Article Clasterization Tool to Improve the Bibliography Search

Challenge

The customer approached Quantori to enhance their bibliography search by developing a tool for article clustering. Although they had a basic prototype on Streamlit, they needed a high-performance production system, as no existing bibliographic tools provided clustering of publications. The goal was to create a complex clustering feature, optimizing data recording for graphs, and reduce the search program's time and memory usage, which initially handled only one request at a time.

Solution

Quantori Team built a high-performance bibliographic tool using the optimized datasets provided by the customer. We developed a front-end platform with enhanced UX and built the back-end infrastructure on GCP.

Outcome

The article clustering functionality helps identify the most relevant references and core articles, with metrics for ranking authors and publications within clusters. It supports exporting search results to CSV, including separate clusters, 'seed papers,' and search parameters. The system features a user-friendly interface and provides more precise bibliographic search and filtering, delivering unique data quickly.

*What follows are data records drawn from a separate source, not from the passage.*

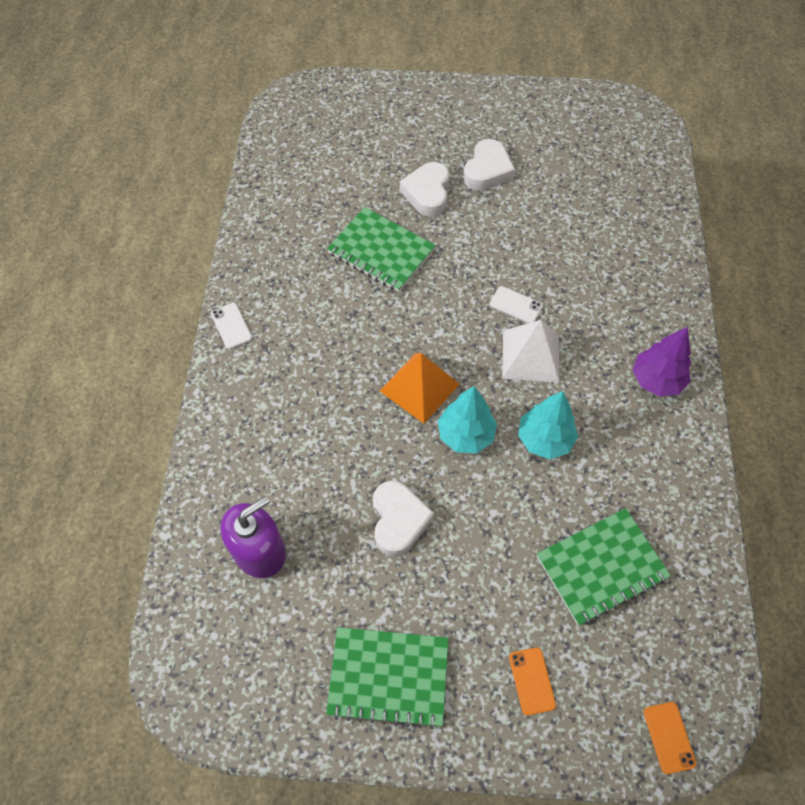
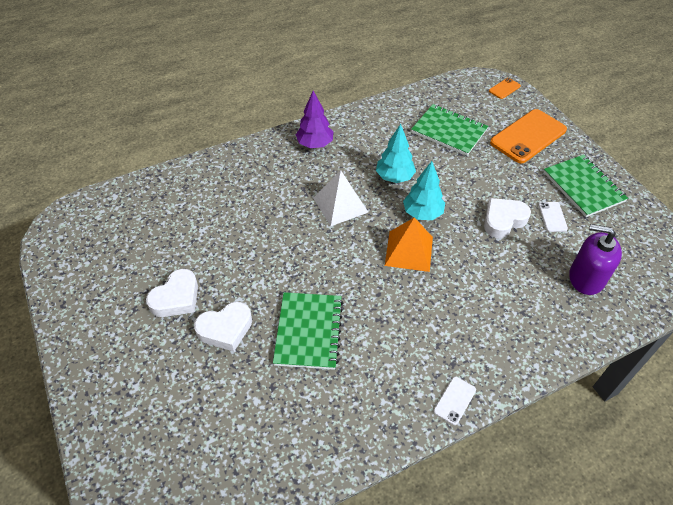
camera: 120 degrees left, 10 degrees down
(487, 170) = (176, 298): white heart -> white heart turned 135 degrees clockwise
(515, 305) = (304, 227): white phone -> white phone (552, 217)
(532, 681) = (528, 136): orange phone -> orange phone, size x2.24

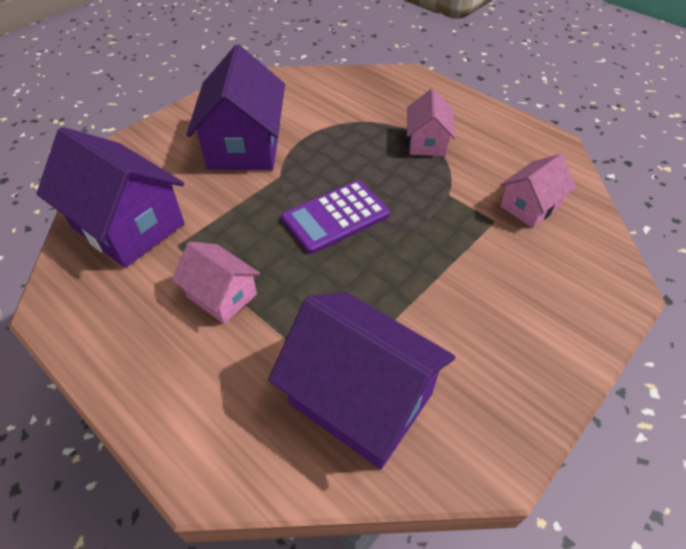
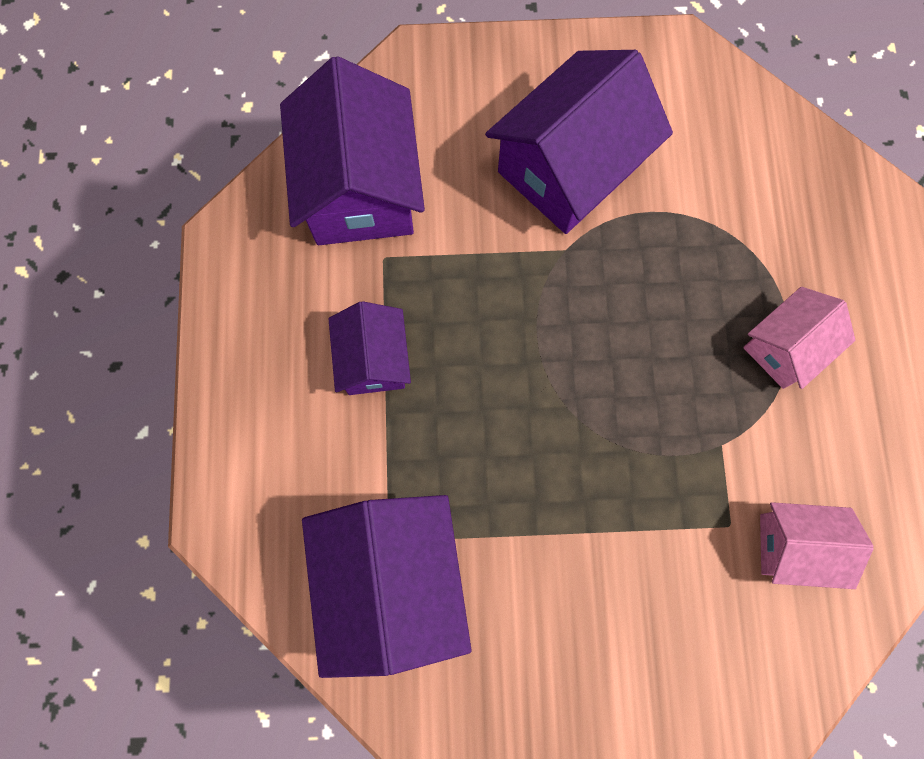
camera: 45 degrees right, 25 degrees up
(222, 295) = (373, 360): pink house -> purple house
(335, 217) = (567, 362): purple calculator -> none

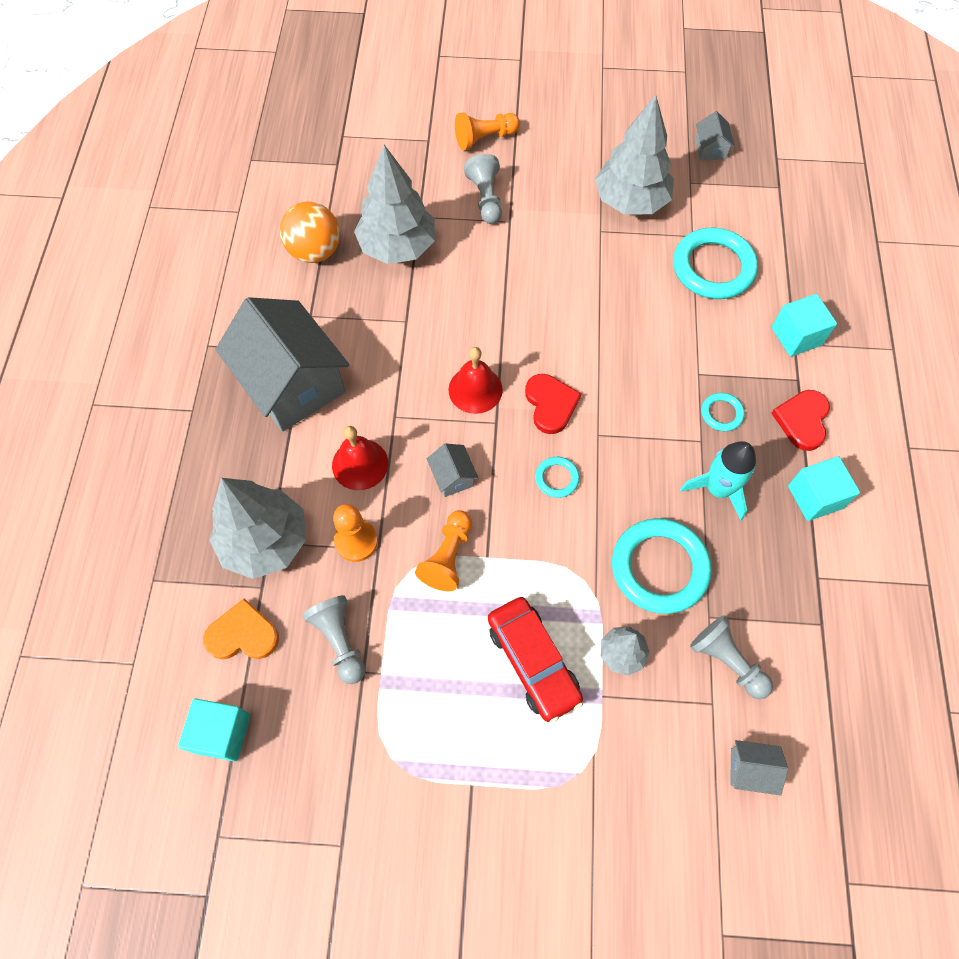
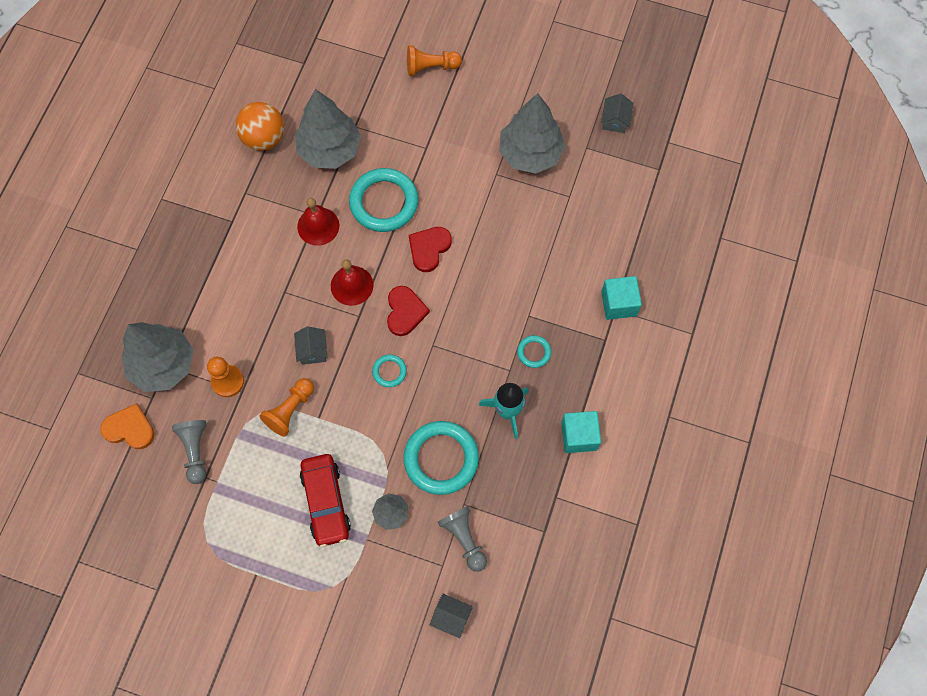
camera: 15 degrees right, 5 degrees up
(222, 733) = (98, 493): turquoise cube -> none
(292, 383) = (216, 246): grey house -> none
(360, 464) = (247, 323): red bell -> red bell (318, 226)
(486, 198) = (413, 123): grey pawn -> none
(713, 267) = (575, 228): turquoise ring -> turquoise ring (384, 202)
(802, 420) = (594, 374): red heart -> red heart (429, 249)

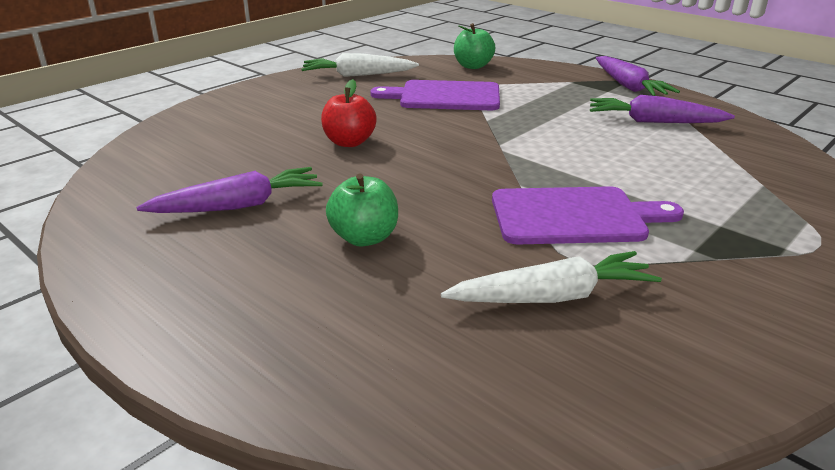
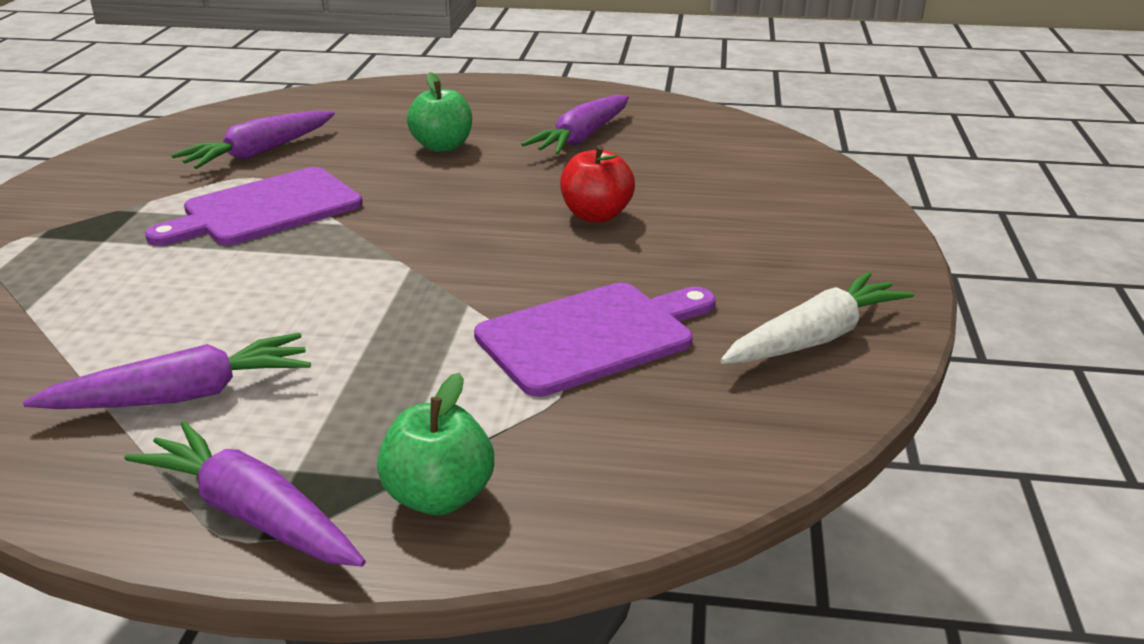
camera: 145 degrees right, 0 degrees up
(473, 66) = (662, 462): green apple -> green apple (439, 497)
(553, 297) = (259, 153): white carrot -> purple carrot

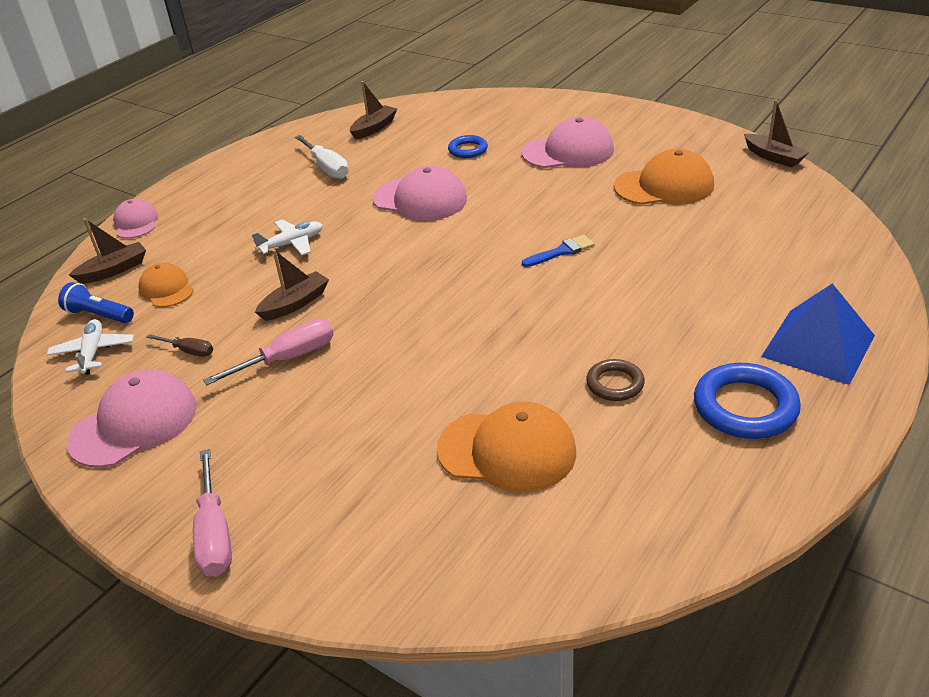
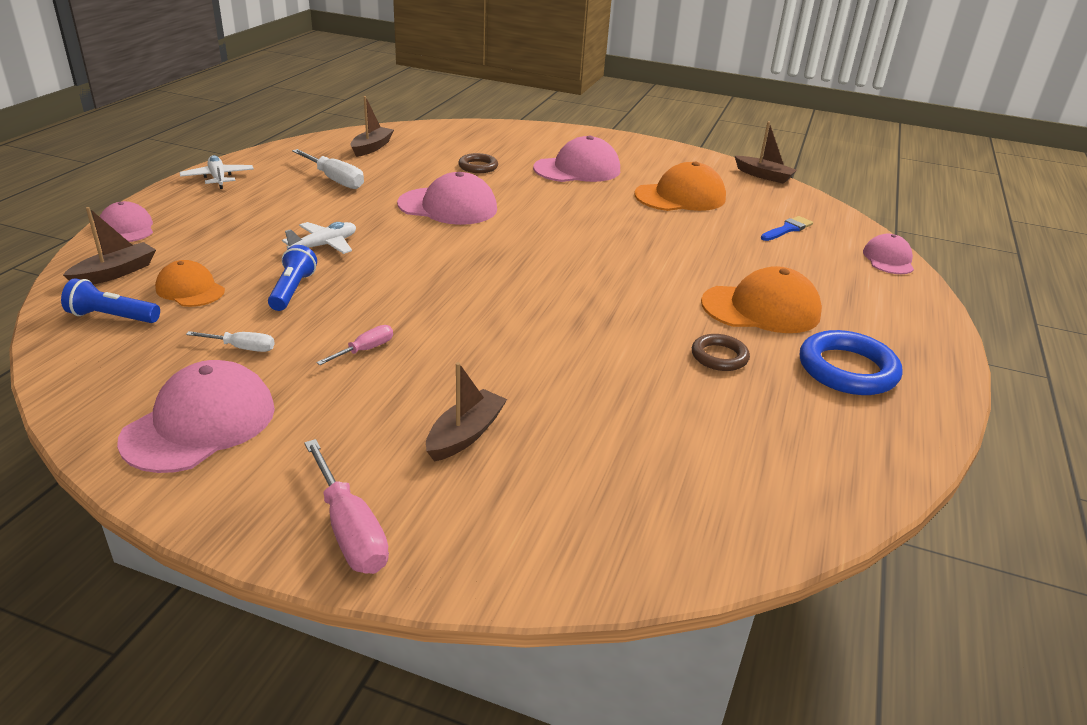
camera: 20 degrees left, 5 degrees down
(93, 353) = (118, 354): white plane -> white plane (218, 178)
(188, 351) = (242, 348): brown screwdriver -> white screwdriver
(249, 292) = (292, 290): none -> blue flashlight
(287, 359) = (365, 350): pink screwdriver -> pink screwdriver, size x0.58
(295, 304) = (351, 299): brown boat -> brown boat (465, 435)
(468, 150) = (478, 167): blue ring -> brown ring
(507, 451) = (644, 421): orange cap -> orange cap (761, 309)
(561, 251) = (611, 249): blue brush -> blue brush (787, 229)
(818, 346) = (881, 318): blue pyramid -> none
(866, 270) = (888, 259): none -> pink cap

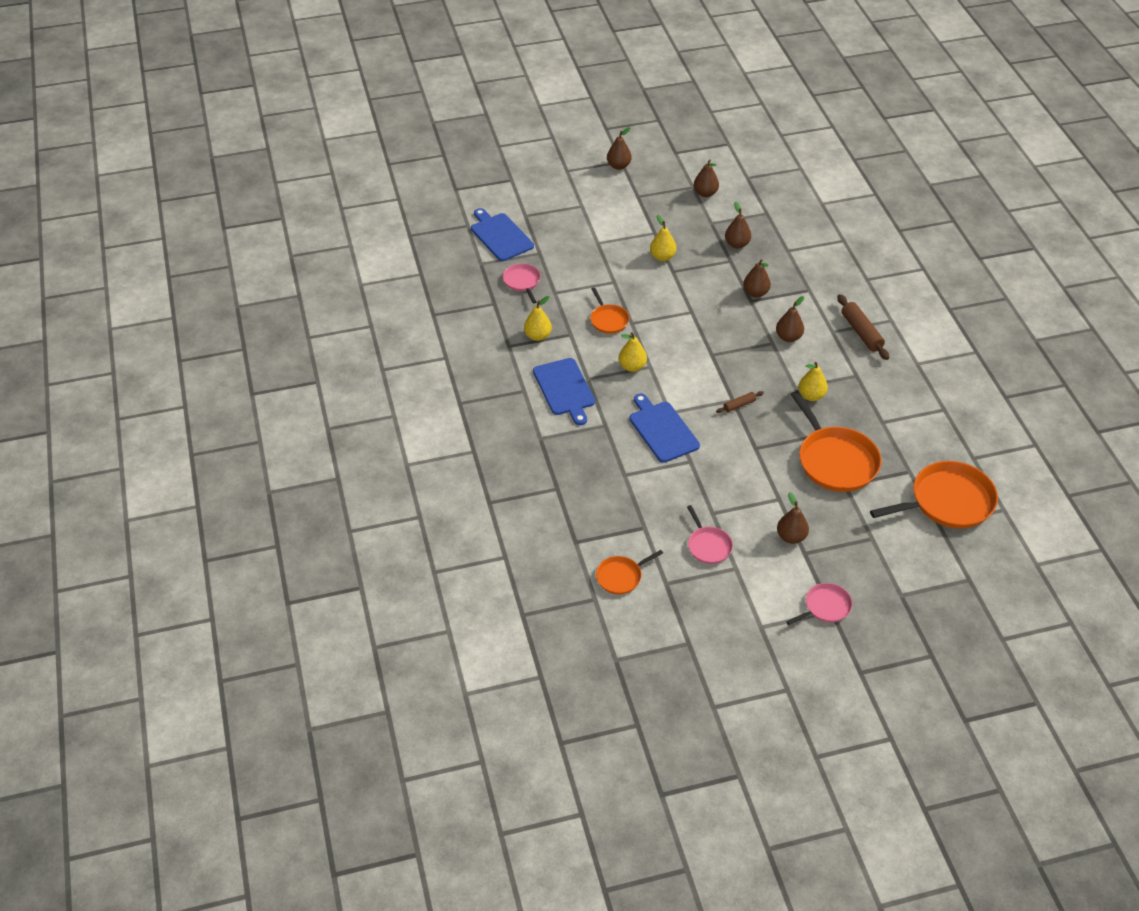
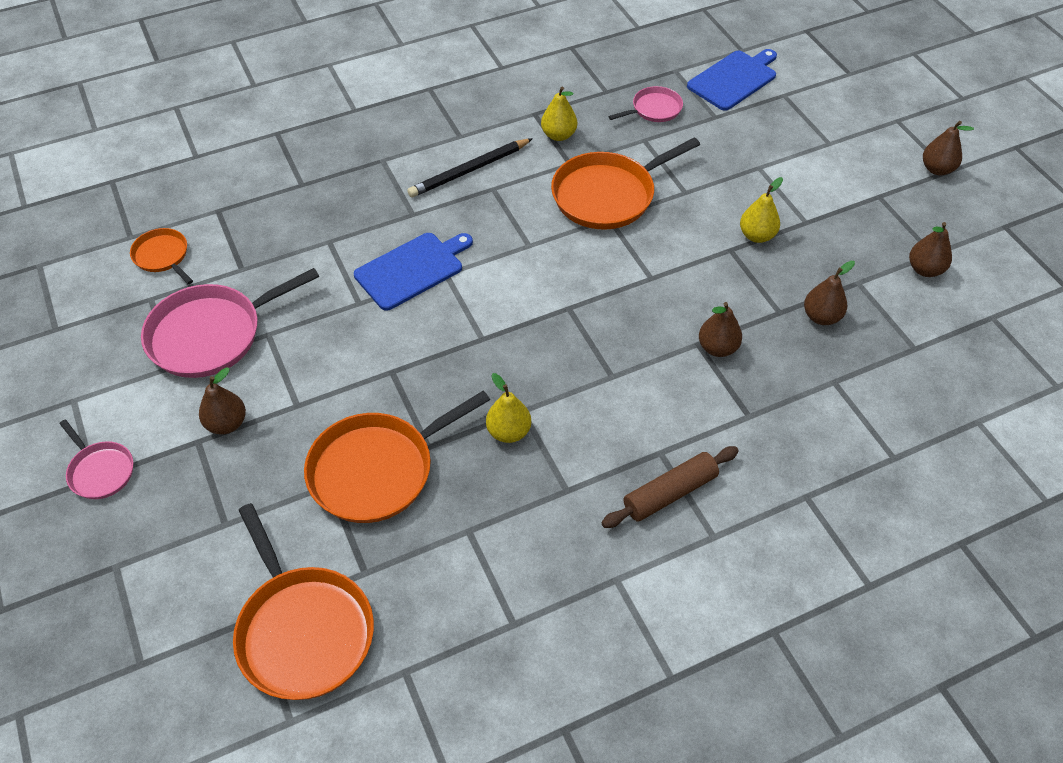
camera: 80 degrees right, 5 degrees up
(564, 389) = (469, 170): blue cutting board -> black pencil
(608, 320) = (607, 195): orange pan -> orange pan, size x1.90
(632, 366) = (524, 228): yellow pear -> none
(708, 546) = (211, 335): pink pan -> pink pan, size x1.90
(739, 405) = (473, 347): brown rolling pin -> none
(788, 337) = (630, 395): brown pear -> none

Calculation of 15,000 Human Genomes using GCP

Challenge

The R&D company needed experts in GCP and genotyping to process terabytes of human genome data and compare it with reference sequences. This would help speed up the discovery phase. 

Solution

To support the project, Quantori Team introduced the GCP infrastructure and the Terra Baer portal environment. Next, we evaluated cutting-edge bioinformatics technologies, including DRAGEN, DeepVariant, and GATK. We established a pipeline to retrieve data from Answer ALS and the 1000 Genomes Project (1KGP) and input it into GATK in GVCF format, streamlining the data processing workflow.

Outcome

We implemented a high-performance joint genotyping pipeline, resulting in the successful genotyping of approximately 5,000 genomes from Answer ALS and the 1000 Genomes Project (1KGP).